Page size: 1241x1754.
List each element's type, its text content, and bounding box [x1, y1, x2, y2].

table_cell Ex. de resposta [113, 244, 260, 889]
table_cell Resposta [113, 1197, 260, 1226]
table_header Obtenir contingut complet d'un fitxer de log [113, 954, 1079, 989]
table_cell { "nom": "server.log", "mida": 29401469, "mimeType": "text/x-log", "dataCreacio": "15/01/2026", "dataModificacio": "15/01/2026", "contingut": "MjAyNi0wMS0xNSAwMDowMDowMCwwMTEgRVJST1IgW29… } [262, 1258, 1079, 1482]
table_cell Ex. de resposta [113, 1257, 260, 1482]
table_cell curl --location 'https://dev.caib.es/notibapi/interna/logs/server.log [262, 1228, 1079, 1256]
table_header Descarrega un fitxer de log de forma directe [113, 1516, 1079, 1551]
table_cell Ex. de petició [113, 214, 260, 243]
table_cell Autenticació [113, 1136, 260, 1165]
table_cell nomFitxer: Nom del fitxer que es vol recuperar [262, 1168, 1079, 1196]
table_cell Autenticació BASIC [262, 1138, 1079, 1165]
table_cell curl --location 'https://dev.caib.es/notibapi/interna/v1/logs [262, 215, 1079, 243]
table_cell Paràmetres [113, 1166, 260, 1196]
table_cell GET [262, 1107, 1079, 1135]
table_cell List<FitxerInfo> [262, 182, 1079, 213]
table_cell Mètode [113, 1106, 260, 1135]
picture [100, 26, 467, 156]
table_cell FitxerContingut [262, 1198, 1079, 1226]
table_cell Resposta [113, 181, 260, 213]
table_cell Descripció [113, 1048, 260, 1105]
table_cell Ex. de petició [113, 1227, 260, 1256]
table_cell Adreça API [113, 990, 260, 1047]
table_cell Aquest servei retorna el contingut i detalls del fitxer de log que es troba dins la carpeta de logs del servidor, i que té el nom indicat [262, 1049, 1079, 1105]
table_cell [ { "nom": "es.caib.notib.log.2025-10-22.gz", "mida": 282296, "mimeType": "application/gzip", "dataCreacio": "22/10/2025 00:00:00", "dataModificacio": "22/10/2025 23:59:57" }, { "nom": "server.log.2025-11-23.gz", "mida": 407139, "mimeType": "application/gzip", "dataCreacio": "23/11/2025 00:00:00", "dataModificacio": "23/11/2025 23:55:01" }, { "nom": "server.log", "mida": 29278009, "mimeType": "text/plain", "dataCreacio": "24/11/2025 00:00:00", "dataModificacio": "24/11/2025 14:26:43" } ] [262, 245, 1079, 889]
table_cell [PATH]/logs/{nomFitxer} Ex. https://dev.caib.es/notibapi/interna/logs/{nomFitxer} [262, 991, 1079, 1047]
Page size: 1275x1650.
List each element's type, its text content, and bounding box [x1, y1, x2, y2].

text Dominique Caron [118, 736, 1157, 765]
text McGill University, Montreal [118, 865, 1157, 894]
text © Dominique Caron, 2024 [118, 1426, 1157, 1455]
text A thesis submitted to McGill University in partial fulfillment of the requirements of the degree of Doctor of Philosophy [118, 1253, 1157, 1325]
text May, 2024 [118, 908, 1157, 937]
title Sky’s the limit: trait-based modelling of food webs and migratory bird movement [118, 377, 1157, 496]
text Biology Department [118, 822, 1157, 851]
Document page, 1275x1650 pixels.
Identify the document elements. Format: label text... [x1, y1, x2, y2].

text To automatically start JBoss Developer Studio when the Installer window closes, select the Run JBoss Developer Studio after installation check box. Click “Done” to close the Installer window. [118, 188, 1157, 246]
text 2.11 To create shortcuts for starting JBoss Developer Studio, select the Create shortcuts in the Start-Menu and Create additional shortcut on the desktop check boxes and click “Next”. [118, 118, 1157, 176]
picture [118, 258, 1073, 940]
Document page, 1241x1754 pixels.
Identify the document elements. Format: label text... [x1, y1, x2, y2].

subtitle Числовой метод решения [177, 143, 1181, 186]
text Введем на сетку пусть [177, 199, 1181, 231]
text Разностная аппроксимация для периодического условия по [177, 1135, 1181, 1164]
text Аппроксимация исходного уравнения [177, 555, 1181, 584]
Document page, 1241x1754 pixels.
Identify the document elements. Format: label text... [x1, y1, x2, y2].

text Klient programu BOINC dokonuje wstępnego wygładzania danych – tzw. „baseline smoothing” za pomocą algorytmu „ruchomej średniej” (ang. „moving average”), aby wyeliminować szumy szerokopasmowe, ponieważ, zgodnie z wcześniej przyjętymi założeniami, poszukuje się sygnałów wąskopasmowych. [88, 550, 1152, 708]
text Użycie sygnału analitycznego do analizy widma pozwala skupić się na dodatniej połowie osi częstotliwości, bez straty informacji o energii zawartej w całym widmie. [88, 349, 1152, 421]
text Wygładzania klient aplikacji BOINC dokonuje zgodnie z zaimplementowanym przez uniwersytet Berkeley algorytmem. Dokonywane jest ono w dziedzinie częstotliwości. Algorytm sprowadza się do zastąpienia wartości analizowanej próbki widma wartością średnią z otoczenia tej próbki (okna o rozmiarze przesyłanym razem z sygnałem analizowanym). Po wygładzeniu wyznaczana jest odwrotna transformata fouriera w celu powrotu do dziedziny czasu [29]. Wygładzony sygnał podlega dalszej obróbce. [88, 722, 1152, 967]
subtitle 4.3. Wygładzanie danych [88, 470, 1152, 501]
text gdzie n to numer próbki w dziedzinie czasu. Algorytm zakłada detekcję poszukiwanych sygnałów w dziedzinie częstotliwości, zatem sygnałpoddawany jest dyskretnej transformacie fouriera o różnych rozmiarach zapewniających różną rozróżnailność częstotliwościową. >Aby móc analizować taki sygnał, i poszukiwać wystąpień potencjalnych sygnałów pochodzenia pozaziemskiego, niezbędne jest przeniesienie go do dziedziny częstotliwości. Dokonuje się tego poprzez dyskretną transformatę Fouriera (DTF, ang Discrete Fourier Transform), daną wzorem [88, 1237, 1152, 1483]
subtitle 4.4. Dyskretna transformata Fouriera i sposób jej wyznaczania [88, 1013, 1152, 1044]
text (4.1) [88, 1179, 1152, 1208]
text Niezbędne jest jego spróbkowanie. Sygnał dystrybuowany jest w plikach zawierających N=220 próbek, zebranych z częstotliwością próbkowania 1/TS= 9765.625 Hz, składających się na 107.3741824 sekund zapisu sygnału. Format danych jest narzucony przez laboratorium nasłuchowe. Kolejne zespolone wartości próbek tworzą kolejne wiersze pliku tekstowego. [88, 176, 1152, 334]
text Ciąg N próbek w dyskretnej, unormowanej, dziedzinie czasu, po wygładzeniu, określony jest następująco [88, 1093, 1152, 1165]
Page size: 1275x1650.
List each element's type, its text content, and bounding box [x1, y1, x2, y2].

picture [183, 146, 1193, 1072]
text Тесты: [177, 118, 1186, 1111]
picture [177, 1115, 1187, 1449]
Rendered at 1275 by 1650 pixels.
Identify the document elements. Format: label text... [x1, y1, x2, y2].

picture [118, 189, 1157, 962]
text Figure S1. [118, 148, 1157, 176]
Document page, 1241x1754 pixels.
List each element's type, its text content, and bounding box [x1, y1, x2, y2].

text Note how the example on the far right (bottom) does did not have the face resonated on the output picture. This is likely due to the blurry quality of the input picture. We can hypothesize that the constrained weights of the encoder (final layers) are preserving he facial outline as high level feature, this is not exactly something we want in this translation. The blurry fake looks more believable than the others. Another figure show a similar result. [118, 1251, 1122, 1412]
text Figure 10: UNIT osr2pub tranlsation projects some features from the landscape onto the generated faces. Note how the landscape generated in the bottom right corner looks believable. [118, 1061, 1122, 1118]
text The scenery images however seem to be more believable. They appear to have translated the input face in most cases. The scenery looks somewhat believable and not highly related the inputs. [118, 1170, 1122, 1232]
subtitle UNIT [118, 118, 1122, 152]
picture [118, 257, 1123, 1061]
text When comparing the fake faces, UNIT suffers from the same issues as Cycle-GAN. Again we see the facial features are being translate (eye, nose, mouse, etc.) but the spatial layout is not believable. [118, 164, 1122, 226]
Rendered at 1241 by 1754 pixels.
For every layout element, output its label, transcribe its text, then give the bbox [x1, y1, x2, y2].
________________
- [GOAL]: Could you reproduce the material above word for word, from its very first line through the line with "table_header Obtenir contingut", including that line?

- [SOLUTION TO THIS PROBLEM]:
Page size: 1241x1754.
List each element's type, its text content, and bounding box [x1, y1, x2, y2].

table_cell Ex. de resposta [113, 244, 260, 889]
table_cell Resposta [113, 1197, 260, 1226]
table_header Obtenir contingut complet d'un fitxer de log [113, 954, 1079, 989]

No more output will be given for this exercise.